▸ **EXERCISE MATERIAL**:
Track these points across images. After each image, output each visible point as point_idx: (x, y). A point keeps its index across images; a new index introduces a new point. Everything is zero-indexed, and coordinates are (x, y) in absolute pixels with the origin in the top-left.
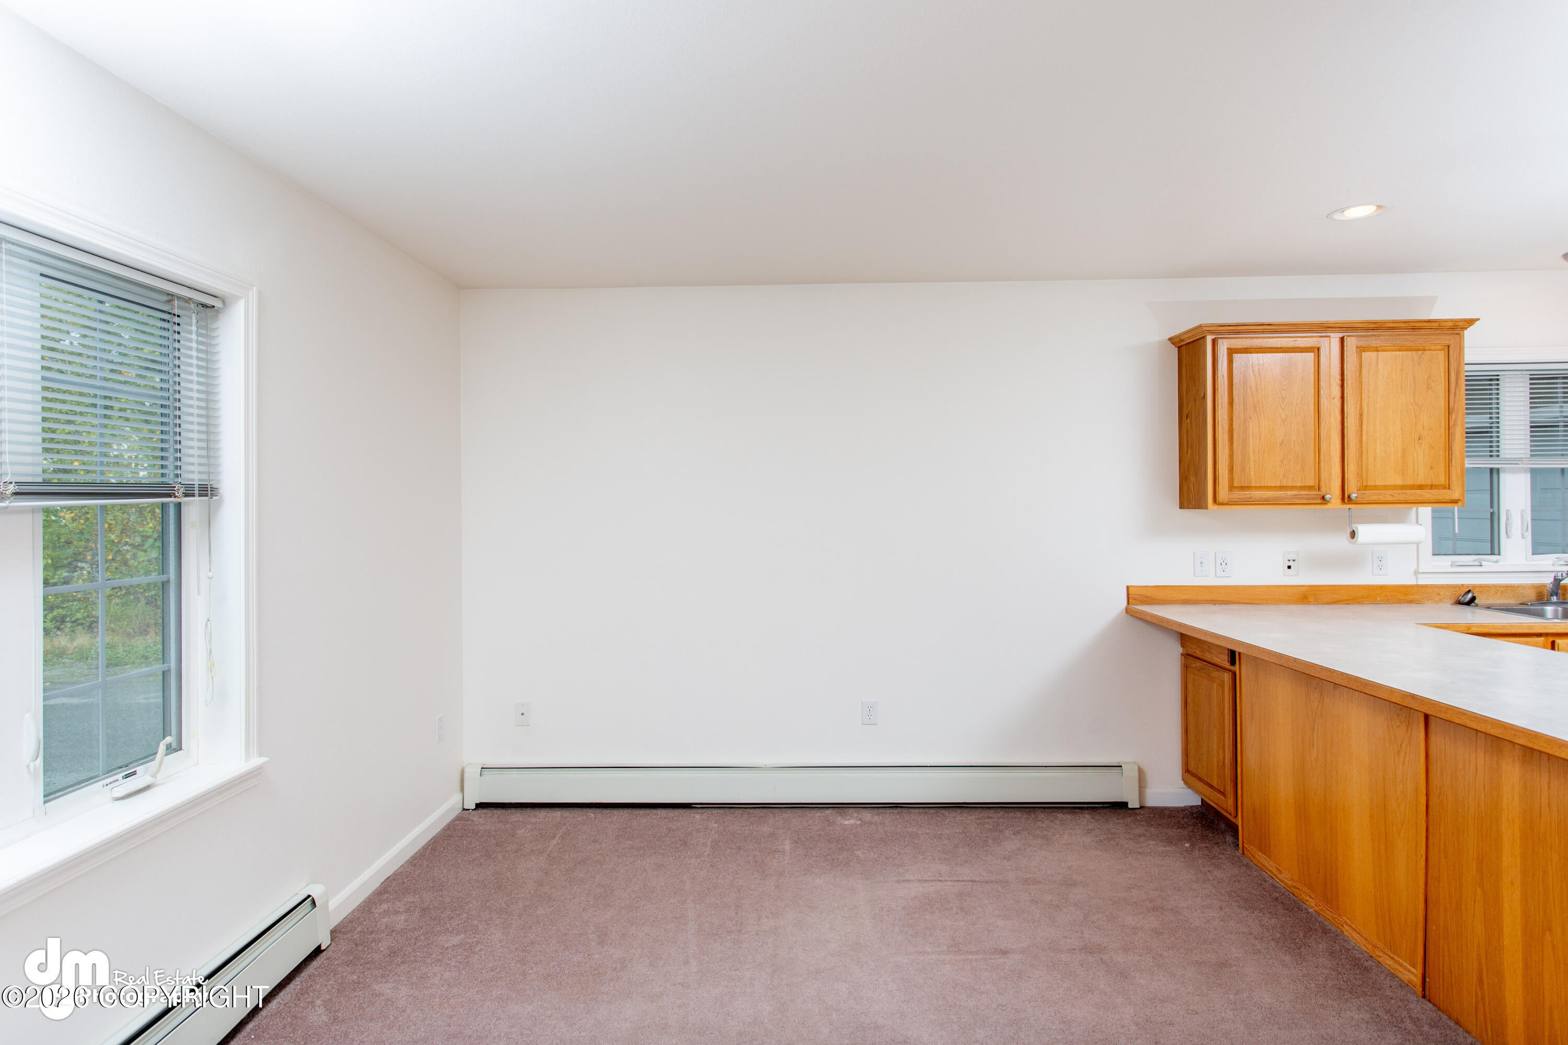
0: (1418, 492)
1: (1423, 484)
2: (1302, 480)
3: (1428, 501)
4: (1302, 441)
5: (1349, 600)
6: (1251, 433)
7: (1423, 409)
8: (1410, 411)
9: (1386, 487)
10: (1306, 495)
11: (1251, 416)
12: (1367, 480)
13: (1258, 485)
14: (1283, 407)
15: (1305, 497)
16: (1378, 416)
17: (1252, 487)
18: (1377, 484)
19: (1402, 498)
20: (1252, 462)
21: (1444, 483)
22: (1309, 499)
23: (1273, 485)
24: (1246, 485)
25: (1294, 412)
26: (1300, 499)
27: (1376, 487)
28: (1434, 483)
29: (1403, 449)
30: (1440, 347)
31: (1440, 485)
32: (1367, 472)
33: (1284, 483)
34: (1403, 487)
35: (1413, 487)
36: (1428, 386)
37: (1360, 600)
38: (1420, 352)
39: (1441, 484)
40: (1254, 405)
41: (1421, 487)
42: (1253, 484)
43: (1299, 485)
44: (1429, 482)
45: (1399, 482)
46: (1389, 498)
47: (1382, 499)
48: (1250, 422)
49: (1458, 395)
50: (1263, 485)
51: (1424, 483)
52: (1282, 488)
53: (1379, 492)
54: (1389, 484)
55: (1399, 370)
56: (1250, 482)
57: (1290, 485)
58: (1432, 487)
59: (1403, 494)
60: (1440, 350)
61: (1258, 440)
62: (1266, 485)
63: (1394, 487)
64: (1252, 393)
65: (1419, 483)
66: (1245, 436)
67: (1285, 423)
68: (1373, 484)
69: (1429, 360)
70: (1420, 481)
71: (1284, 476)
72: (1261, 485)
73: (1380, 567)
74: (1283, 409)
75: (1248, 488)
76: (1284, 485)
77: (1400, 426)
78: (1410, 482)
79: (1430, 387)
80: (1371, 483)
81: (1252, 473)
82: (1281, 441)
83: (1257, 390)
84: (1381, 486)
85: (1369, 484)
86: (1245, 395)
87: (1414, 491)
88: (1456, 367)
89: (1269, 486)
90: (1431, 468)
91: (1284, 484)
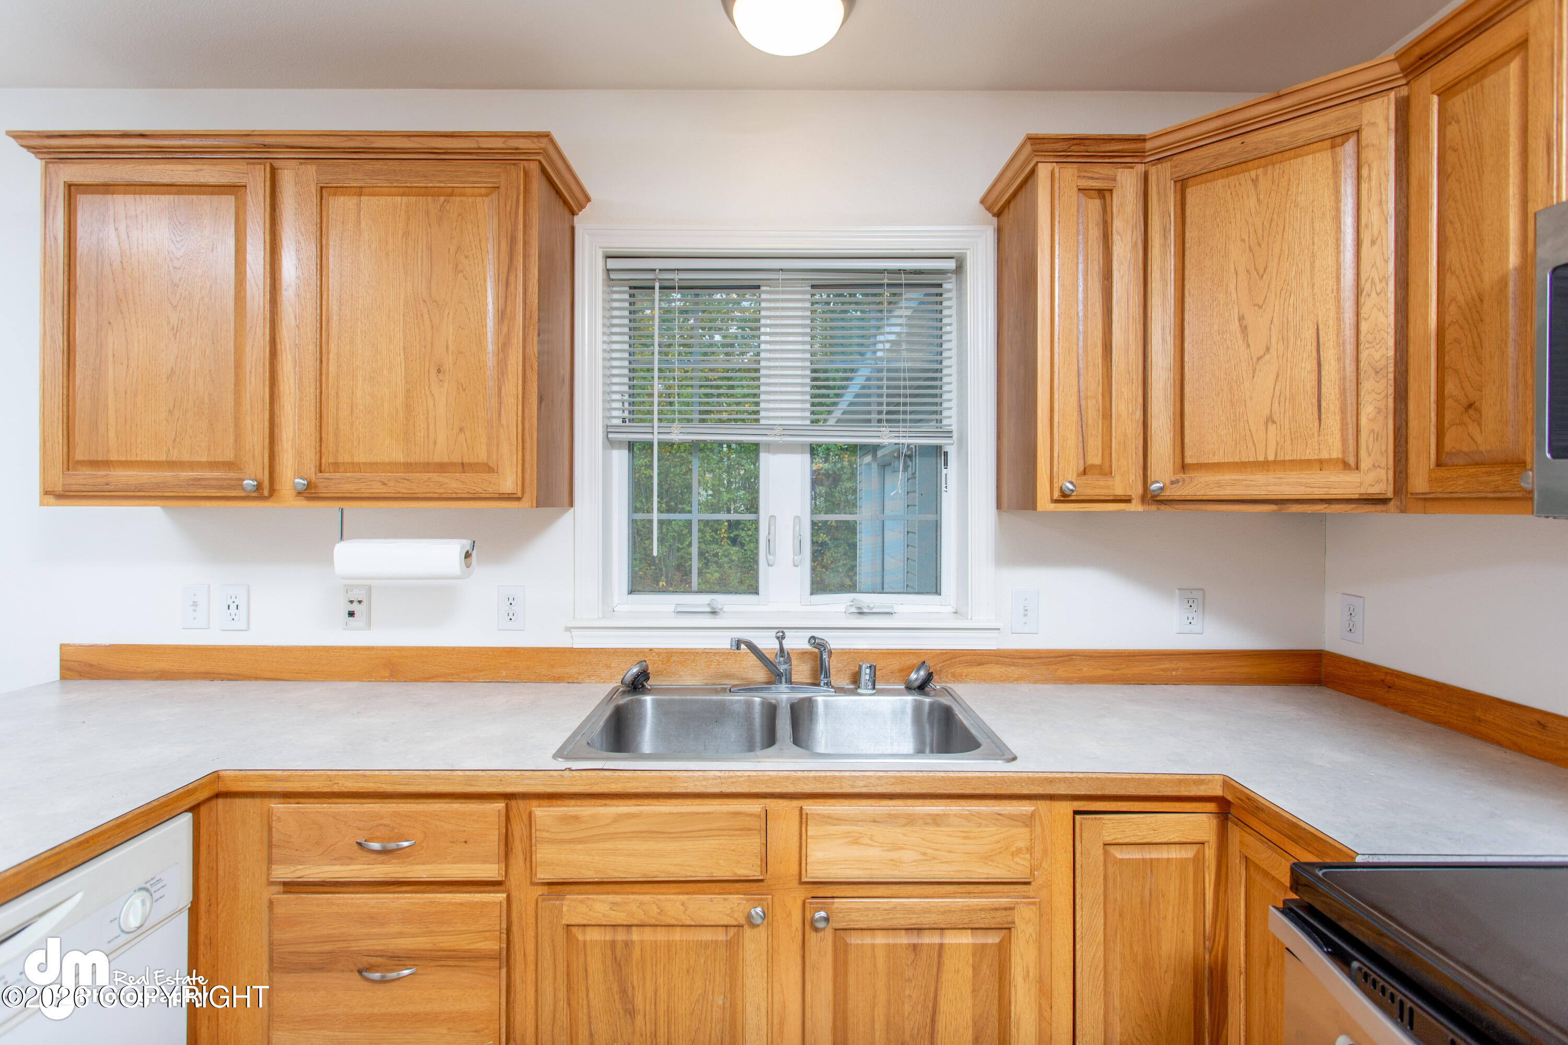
0: (435, 477)
1: (444, 461)
2: (209, 450)
3: (454, 496)
4: (210, 371)
5: (452, 675)
6: (110, 356)
7: (446, 313)
8: (422, 316)
9: (374, 466)
10: (216, 479)
11: (111, 321)
12: (337, 451)
13: (123, 458)
14: (175, 303)
15: (213, 483)
16: (359, 324)
17: (111, 462)
18: (356, 460)
19: (403, 488)
20: (111, 412)
21: (485, 461)
22: (221, 487)
23: (153, 459)
24: (100, 458)
25: (195, 313)
26: (205, 487)
27: (356, 467)
28: (466, 461)
29: (408, 391)
30: (483, 191)
31: (478, 464)
32: (336, 436)
33: (175, 454)
34: (409, 467)
35: (427, 467)
36: (457, 266)
37: (471, 675)
38: (442, 199)
39: (480, 461)
40: (117, 296)
41: (442, 467)
42: (114, 457)
43: (204, 459)
44: (456, 459)
45: (399, 456)
46: (378, 489)
47: (365, 490)
48: (110, 331)
49: (513, 286)
50: (134, 458)
51: (446, 460)
52: (172, 465)
53: (358, 475)
54: (378, 459)
55: (401, 232)
56: (108, 451)
57: (186, 457)
58: (464, 467)
59: (406, 482)
60: (481, 195)
61: (125, 366)
62: (139, 459)
63: (392, 466)
64: (113, 274)
65: (437, 459)
66: (98, 361)
67: (178, 336)
68: (347, 459)
69: (459, 215)
70: (440, 454)
71: (175, 440)
72: (129, 459)
73: (511, 616)
74: (175, 307)
75: (107, 464)
76: (174, 459)
77: (402, 346)
78: (419, 456)
79: (460, 267)
80: (344, 458)
81: (112, 434)
82: (170, 372)
83: (123, 268)
84: (364, 463)
85: (340, 460)
86: (99, 277)
87: (425, 476)
88: (509, 229)
89: (145, 462)
90: (461, 429)
91: (175, 456)
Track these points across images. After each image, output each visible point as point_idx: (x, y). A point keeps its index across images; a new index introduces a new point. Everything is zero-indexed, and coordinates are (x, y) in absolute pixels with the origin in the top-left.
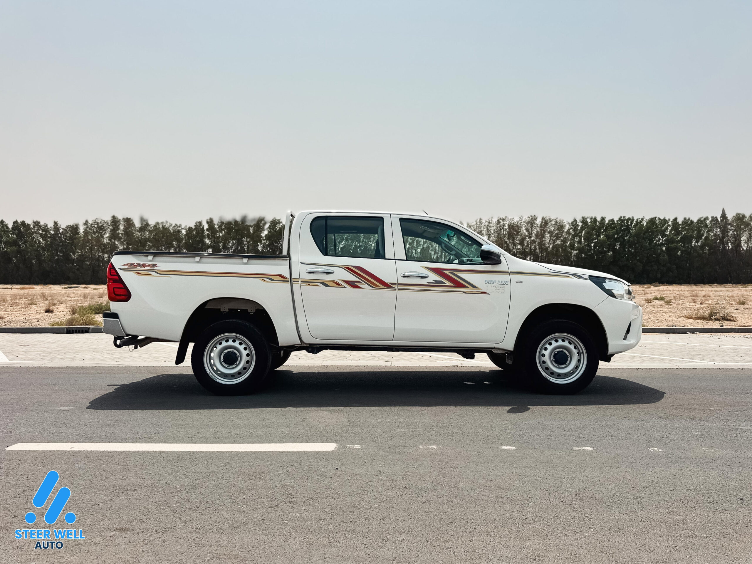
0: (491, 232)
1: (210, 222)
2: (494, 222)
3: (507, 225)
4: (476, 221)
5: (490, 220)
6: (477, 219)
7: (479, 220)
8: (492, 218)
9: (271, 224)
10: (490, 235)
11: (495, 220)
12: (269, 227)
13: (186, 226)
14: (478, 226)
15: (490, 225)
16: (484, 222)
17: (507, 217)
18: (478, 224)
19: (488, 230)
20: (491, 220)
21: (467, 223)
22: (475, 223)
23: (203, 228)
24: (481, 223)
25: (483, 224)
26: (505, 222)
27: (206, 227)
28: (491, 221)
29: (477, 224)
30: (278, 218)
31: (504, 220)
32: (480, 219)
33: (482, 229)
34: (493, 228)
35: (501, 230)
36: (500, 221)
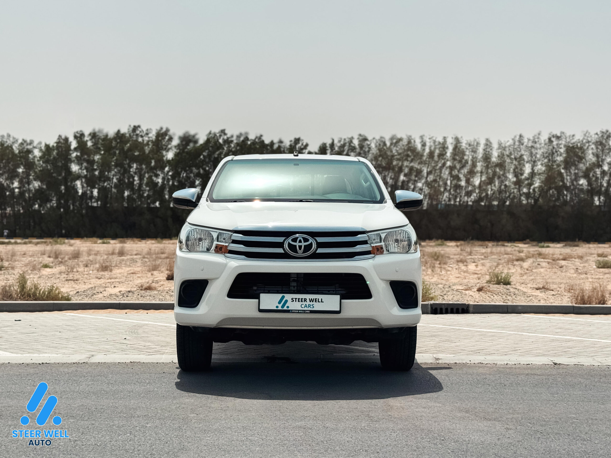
0: (536, 157)
1: (79, 137)
2: (543, 142)
3: (562, 146)
4: (513, 139)
5: (536, 137)
6: (515, 137)
7: (518, 137)
8: (539, 134)
9: (182, 141)
10: (535, 162)
11: (544, 138)
12: (178, 146)
13: (40, 143)
14: (516, 147)
15: (535, 145)
16: (526, 140)
17: (563, 133)
18: (517, 143)
19: (531, 153)
20: (538, 138)
21: (499, 143)
22: (511, 142)
23: (70, 146)
24: (521, 142)
25: (525, 144)
26: (560, 142)
27: (74, 144)
28: (537, 140)
29: (514, 143)
30: (192, 133)
31: (558, 138)
32: (521, 136)
33: (523, 152)
34: (540, 152)
35: (553, 154)
36: (553, 139)
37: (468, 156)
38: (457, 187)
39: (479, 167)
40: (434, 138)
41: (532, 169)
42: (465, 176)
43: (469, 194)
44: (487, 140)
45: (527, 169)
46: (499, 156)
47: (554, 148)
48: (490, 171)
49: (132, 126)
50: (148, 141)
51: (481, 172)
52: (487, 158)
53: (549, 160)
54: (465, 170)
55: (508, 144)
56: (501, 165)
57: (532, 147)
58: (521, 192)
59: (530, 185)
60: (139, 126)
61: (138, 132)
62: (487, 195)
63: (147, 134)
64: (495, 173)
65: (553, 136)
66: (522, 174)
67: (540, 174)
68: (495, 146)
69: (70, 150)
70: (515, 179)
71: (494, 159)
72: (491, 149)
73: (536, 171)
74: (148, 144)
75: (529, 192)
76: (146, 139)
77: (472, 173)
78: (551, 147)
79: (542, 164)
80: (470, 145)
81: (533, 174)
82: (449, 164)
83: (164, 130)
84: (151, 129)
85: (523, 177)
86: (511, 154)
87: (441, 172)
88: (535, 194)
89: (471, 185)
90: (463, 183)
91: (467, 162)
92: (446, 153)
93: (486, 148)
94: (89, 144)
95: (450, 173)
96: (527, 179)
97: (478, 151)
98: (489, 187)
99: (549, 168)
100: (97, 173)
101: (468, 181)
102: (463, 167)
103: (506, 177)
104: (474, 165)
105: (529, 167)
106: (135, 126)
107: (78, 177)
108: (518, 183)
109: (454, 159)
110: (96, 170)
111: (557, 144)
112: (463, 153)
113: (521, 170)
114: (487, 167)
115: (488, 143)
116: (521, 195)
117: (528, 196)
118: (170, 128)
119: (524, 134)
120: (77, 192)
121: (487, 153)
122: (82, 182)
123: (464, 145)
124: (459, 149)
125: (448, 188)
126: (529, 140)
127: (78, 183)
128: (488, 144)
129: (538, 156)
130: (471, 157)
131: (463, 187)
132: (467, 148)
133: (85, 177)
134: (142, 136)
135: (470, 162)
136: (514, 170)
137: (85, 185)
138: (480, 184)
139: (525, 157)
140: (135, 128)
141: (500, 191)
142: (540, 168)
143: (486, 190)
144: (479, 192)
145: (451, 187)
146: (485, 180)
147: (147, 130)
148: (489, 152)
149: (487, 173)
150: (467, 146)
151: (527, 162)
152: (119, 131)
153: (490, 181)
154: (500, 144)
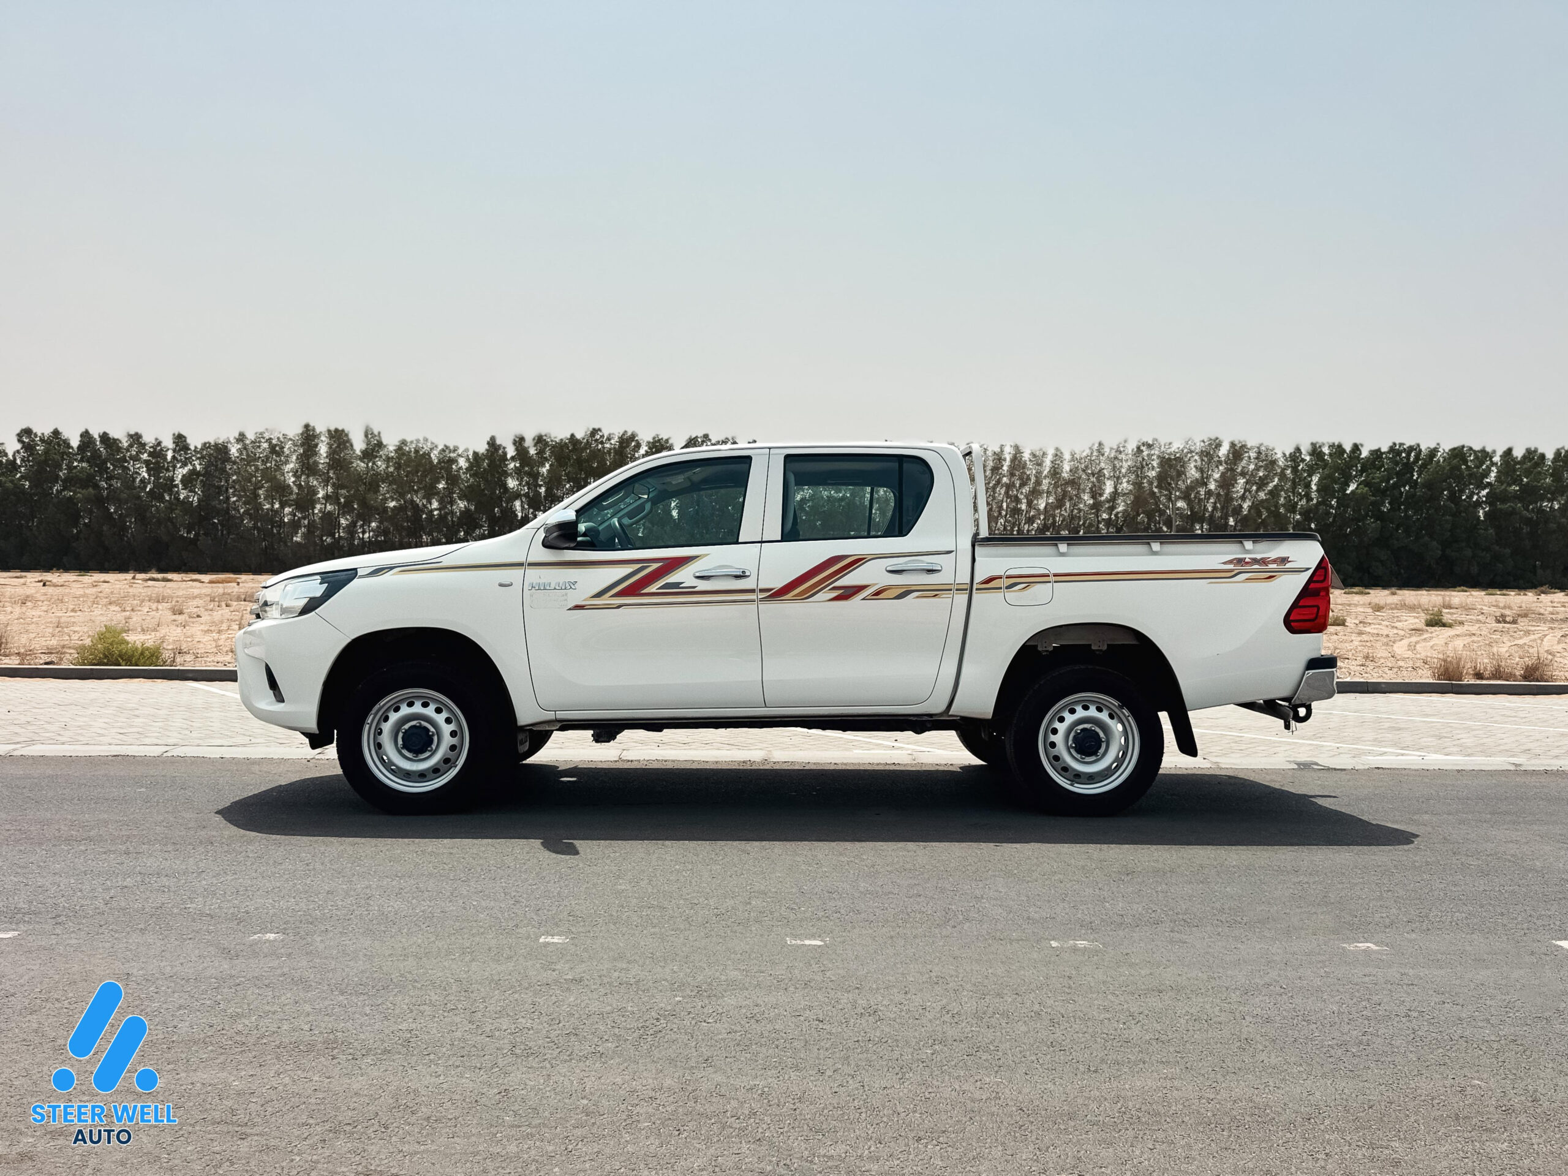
37: (1031, 471)
38: (1016, 511)
39: (1045, 484)
40: (985, 447)
41: (1115, 487)
42: (1027, 497)
43: (1030, 521)
44: (1057, 449)
45: (1109, 488)
46: (1071, 471)
47: (1143, 459)
48: (1059, 490)
49: (591, 429)
50: (610, 449)
51: (1048, 492)
52: (1055, 472)
53: (1137, 476)
54: (1026, 490)
55: (1085, 454)
56: (1072, 482)
57: (1116, 458)
58: (1100, 518)
59: (1112, 508)
60: (599, 430)
61: (598, 437)
62: (1054, 522)
63: (609, 439)
64: (1065, 493)
65: (1143, 444)
66: (1101, 495)
67: (1125, 494)
68: (1067, 456)
69: (507, 460)
70: (1091, 502)
71: (1065, 475)
72: (1062, 462)
73: (1120, 491)
74: (609, 452)
75: (1110, 518)
76: (607, 446)
77: (1035, 493)
78: (1140, 459)
79: (1128, 482)
80: (1034, 455)
81: (1115, 494)
82: (1005, 480)
83: (629, 434)
84: (613, 434)
85: (1103, 499)
86: (1087, 467)
87: (994, 493)
88: (1118, 521)
89: (1035, 509)
90: (1024, 507)
91: (1029, 479)
92: (1003, 466)
93: (1055, 460)
94: (532, 451)
95: (1007, 493)
96: (1108, 501)
97: (1044, 465)
98: (1058, 511)
99: (1138, 485)
100: (543, 490)
101: (1030, 504)
102: (1023, 485)
103: (1080, 498)
104: (1038, 483)
105: (1111, 485)
106: (594, 429)
107: (517, 495)
108: (1096, 507)
109: (1012, 475)
110: (540, 486)
111: (1148, 455)
112: (1024, 466)
113: (1100, 488)
114: (1056, 486)
115: (1058, 453)
116: (1099, 522)
117: (1108, 523)
118: (637, 431)
119: (1104, 442)
120: (517, 516)
121: (1056, 466)
122: (522, 502)
123: (1026, 456)
124: (1020, 462)
125: (1004, 513)
126: (1111, 449)
127: (517, 504)
128: (1058, 455)
129: (1124, 471)
130: (1034, 472)
131: (1023, 511)
132: (1030, 460)
133: (527, 495)
134: (602, 443)
135: (1033, 479)
136: (1091, 489)
137: (526, 507)
138: (1046, 507)
139: (1105, 472)
140: (595, 432)
141: (1072, 517)
142: (1125, 486)
143: (1054, 517)
144: (1044, 519)
145: (1007, 510)
146: (1052, 503)
147: (610, 435)
148: (1058, 465)
149: (1055, 493)
150: (1031, 457)
151: (1108, 479)
152: (572, 435)
153: (1060, 503)
154: (1073, 455)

▸ **TASK REQUIREMENTS**: Restate word for word the entries above from the line with "9: (271, 224)" through the line with "25: (483, 224)", inclusive, leaving out everything else.

▸ **RESPONSE TO THE TASK**:
9: (271, 224)
10: (490, 235)
11: (495, 220)
12: (269, 227)
13: (186, 226)
14: (478, 226)
15: (490, 225)
16: (484, 222)
17: (507, 217)
18: (478, 224)
19: (488, 230)
20: (491, 220)
21: (467, 223)
22: (475, 223)
23: (203, 228)
24: (481, 223)
25: (483, 224)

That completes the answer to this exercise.